- PROBLEM TO SOLVE
Some of the lines below need repeating. Reproduce exactly those between the lines holding "image of human" and "power microscopy image", inclusive.

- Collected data
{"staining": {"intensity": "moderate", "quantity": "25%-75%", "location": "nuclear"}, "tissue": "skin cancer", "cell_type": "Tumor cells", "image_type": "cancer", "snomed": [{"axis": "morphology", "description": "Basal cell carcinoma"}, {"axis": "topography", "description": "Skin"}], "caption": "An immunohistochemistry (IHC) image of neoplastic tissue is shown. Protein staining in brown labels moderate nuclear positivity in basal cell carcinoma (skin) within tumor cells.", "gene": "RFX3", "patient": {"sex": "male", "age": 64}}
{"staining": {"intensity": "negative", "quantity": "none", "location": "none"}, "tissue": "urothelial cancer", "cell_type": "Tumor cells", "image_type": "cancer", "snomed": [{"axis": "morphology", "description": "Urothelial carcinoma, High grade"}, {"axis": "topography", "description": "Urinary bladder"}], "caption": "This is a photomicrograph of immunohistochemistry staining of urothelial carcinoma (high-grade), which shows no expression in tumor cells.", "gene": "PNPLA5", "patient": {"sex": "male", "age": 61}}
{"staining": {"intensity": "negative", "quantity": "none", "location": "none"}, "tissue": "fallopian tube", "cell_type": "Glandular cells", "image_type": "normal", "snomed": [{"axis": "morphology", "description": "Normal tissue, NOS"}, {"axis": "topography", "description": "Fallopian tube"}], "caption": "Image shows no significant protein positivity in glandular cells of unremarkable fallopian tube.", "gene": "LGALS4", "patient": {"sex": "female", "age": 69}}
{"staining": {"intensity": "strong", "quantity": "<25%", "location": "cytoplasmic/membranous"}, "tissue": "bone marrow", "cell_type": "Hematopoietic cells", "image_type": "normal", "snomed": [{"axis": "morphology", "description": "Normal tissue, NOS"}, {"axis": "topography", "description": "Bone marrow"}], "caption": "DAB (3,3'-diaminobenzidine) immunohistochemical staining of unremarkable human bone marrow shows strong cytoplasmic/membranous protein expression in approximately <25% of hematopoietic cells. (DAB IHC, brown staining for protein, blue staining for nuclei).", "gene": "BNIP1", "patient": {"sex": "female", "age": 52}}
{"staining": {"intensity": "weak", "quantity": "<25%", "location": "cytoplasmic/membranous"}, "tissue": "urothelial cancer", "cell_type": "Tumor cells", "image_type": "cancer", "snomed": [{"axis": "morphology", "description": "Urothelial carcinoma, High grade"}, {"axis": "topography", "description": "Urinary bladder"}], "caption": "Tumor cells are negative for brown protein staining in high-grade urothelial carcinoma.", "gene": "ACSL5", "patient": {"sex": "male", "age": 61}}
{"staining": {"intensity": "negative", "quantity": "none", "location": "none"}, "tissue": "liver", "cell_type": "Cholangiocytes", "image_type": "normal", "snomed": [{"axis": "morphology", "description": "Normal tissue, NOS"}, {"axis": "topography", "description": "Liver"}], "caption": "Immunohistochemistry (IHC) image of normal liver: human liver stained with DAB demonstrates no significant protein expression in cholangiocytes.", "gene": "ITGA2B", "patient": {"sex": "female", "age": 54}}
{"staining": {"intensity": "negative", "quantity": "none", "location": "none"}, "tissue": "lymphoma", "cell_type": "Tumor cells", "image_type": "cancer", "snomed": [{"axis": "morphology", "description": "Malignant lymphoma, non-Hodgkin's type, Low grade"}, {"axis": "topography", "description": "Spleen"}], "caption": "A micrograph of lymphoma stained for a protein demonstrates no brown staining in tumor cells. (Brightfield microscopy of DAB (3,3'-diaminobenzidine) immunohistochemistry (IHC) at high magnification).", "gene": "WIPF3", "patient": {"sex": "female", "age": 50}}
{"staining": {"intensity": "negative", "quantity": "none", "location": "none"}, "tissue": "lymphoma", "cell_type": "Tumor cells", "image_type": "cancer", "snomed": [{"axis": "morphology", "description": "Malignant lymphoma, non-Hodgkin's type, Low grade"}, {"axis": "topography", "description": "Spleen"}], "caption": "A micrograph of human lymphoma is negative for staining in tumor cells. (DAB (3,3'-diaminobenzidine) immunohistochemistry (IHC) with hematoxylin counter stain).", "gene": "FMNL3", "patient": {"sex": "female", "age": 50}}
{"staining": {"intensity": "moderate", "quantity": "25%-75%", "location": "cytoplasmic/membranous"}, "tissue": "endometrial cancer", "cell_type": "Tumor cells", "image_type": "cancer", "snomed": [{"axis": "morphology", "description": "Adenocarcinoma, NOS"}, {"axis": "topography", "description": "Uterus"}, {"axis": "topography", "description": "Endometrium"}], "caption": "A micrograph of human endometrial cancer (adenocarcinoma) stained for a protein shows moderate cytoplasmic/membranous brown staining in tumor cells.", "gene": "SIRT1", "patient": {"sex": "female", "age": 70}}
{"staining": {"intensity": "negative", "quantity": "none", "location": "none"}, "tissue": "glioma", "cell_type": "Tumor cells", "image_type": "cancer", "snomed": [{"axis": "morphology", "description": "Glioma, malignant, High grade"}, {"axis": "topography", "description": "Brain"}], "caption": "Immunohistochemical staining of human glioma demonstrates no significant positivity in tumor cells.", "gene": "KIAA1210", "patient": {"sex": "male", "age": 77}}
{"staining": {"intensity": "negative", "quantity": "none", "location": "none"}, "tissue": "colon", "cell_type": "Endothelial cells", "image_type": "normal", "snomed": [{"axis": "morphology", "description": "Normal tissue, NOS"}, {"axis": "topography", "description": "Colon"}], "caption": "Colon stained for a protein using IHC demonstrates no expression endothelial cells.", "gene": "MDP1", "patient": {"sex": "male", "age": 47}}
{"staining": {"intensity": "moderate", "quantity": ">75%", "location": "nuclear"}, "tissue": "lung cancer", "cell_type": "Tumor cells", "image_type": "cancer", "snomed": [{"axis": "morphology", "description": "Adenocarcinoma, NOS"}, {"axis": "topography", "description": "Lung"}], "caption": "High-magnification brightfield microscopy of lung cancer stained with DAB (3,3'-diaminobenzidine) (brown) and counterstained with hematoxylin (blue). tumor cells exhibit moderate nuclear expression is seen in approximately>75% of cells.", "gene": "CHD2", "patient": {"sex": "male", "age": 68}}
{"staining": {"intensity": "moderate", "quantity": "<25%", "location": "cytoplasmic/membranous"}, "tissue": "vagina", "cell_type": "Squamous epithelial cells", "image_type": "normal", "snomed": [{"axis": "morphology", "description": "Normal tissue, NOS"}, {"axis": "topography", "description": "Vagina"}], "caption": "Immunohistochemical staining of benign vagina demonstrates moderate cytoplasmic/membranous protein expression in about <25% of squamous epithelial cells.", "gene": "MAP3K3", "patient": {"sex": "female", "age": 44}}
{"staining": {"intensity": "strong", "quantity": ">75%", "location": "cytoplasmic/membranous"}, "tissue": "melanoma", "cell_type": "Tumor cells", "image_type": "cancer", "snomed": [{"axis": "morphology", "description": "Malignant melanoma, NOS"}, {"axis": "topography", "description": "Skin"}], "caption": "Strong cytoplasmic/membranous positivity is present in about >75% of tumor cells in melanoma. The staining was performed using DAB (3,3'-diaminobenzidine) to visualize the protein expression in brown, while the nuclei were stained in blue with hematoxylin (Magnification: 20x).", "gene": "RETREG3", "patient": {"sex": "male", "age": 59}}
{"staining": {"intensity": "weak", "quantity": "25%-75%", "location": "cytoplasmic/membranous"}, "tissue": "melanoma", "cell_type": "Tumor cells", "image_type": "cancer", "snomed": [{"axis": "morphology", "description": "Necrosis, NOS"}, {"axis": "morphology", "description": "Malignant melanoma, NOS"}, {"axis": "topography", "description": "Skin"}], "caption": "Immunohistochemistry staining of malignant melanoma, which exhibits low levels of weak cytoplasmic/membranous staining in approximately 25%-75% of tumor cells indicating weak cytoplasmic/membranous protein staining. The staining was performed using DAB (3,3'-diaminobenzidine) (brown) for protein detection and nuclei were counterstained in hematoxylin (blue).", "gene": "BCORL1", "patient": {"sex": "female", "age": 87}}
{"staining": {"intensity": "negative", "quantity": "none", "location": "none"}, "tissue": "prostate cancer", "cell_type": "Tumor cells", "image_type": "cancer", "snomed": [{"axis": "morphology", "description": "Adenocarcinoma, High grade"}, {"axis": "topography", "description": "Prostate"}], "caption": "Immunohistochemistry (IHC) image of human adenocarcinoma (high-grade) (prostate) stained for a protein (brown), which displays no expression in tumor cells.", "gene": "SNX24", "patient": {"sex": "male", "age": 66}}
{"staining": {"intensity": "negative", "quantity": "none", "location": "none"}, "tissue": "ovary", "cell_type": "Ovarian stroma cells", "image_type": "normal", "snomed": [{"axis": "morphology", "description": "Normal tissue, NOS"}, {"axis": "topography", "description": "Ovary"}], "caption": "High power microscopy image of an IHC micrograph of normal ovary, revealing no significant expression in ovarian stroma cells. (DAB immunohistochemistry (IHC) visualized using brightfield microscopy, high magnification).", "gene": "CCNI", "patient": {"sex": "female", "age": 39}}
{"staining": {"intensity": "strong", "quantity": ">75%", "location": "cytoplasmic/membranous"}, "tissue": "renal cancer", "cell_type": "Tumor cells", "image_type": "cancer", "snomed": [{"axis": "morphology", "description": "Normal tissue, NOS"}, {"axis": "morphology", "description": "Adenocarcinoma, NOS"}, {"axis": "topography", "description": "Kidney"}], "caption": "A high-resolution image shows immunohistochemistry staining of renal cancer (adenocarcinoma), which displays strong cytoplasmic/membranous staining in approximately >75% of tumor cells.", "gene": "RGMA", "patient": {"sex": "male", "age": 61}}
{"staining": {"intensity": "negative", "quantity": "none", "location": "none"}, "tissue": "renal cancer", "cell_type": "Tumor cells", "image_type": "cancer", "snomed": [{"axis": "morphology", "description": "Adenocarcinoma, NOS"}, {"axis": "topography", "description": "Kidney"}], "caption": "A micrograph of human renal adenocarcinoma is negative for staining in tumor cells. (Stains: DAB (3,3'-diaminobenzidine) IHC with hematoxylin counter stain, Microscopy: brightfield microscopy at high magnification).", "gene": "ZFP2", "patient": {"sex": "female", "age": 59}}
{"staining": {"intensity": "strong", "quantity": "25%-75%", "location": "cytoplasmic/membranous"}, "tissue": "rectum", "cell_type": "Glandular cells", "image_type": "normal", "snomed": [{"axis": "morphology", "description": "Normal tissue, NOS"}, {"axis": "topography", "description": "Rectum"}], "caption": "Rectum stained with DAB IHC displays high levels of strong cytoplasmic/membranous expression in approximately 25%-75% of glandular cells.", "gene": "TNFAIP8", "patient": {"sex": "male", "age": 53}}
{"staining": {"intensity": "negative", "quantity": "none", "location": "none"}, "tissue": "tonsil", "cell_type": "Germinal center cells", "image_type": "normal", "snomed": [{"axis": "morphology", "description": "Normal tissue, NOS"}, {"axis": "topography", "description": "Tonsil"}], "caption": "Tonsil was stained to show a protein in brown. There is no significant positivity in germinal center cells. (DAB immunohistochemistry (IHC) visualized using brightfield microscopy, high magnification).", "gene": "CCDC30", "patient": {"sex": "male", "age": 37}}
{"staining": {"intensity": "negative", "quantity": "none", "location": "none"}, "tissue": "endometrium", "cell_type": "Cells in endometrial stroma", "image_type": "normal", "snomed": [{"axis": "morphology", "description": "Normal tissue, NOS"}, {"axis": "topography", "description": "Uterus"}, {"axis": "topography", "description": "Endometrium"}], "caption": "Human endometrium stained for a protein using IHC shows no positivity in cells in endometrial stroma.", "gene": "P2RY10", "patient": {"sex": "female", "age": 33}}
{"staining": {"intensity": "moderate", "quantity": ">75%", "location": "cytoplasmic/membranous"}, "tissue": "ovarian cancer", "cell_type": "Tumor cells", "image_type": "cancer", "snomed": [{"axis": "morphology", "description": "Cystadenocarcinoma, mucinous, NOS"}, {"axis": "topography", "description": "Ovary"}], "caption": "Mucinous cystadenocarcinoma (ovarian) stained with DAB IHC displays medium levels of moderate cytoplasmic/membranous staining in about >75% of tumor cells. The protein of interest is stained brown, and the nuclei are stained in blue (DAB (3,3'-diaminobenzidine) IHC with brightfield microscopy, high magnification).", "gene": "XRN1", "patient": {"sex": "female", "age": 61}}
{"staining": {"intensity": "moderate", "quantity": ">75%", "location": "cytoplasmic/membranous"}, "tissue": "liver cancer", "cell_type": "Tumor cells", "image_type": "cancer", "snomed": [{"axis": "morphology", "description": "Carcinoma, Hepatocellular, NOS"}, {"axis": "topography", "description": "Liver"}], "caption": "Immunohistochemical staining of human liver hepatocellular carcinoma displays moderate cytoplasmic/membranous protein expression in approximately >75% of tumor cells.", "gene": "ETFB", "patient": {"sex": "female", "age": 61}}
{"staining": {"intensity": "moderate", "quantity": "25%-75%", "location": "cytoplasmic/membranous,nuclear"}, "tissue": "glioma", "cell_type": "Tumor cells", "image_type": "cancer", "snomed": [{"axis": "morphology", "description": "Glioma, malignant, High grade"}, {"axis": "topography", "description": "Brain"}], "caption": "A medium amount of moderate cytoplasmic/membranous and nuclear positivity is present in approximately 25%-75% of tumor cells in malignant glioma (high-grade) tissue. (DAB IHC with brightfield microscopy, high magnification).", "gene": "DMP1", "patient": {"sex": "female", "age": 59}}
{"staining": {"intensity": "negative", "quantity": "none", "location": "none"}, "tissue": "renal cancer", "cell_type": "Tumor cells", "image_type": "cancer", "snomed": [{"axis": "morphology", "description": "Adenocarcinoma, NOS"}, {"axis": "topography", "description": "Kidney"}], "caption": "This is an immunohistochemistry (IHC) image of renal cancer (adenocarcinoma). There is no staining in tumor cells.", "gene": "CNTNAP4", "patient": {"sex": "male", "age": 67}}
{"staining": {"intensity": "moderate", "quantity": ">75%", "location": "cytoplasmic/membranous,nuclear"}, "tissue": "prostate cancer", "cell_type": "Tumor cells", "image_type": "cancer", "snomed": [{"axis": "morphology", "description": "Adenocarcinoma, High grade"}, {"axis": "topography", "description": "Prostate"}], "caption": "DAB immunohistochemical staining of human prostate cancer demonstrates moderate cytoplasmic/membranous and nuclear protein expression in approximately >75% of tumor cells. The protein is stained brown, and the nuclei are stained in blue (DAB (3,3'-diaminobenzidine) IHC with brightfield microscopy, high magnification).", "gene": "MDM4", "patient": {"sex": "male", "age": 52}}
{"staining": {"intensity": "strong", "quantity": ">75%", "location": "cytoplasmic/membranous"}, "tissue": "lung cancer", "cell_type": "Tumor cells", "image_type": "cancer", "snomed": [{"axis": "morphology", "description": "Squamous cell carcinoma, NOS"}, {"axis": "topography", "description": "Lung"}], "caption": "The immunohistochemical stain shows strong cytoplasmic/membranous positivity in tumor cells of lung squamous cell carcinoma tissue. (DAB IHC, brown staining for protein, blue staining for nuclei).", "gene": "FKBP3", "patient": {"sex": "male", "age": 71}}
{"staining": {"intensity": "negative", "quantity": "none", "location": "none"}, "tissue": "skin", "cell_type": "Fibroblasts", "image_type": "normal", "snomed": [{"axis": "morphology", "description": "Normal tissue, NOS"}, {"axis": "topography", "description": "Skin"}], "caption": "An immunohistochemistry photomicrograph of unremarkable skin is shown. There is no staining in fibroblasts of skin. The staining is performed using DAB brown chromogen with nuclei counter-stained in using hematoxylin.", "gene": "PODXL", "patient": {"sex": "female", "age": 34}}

- RESPONSE TO THIS EXERCISE
{"staining": {"intensity": "negative", "quantity": "none", "location": "none"}, "tissue": "prostate cancer", "cell_type": "Tumor cells", "image_type": "cancer", "snomed": [{"axis": "morphology", "description": "Adenocarcinoma, High grade"}, {"axis": "topography", "description": "Prostate"}], "caption": "Immunohistochemistry (IHC) image of human adenocarcinoma (high-grade) (prostate) stained for a protein (brown), which displays no expression in tumor cells.", "gene": "SNX24", "patient": {"sex": "male", "age": 66}}
{"staining": {"intensity": "negative", "quantity": "none", "location": "none"}, "tissue": "ovary", "cell_type": "Ovarian stroma cells", "image_type": "normal", "snomed": [{"axis": "morphology", "description": "Normal tissue, NOS"}, {"axis": "topography", "description": "Ovary"}], "caption": "High power microscopy image of an IHC micrograph of normal ovary, revealing no significant expression in ovarian stroma cells. (DAB immunohistochemistry (IHC) visualized using brightfield microscopy, high magnification).", "gene": "CCNI", "patient": {"sex": "female", "age": 39}}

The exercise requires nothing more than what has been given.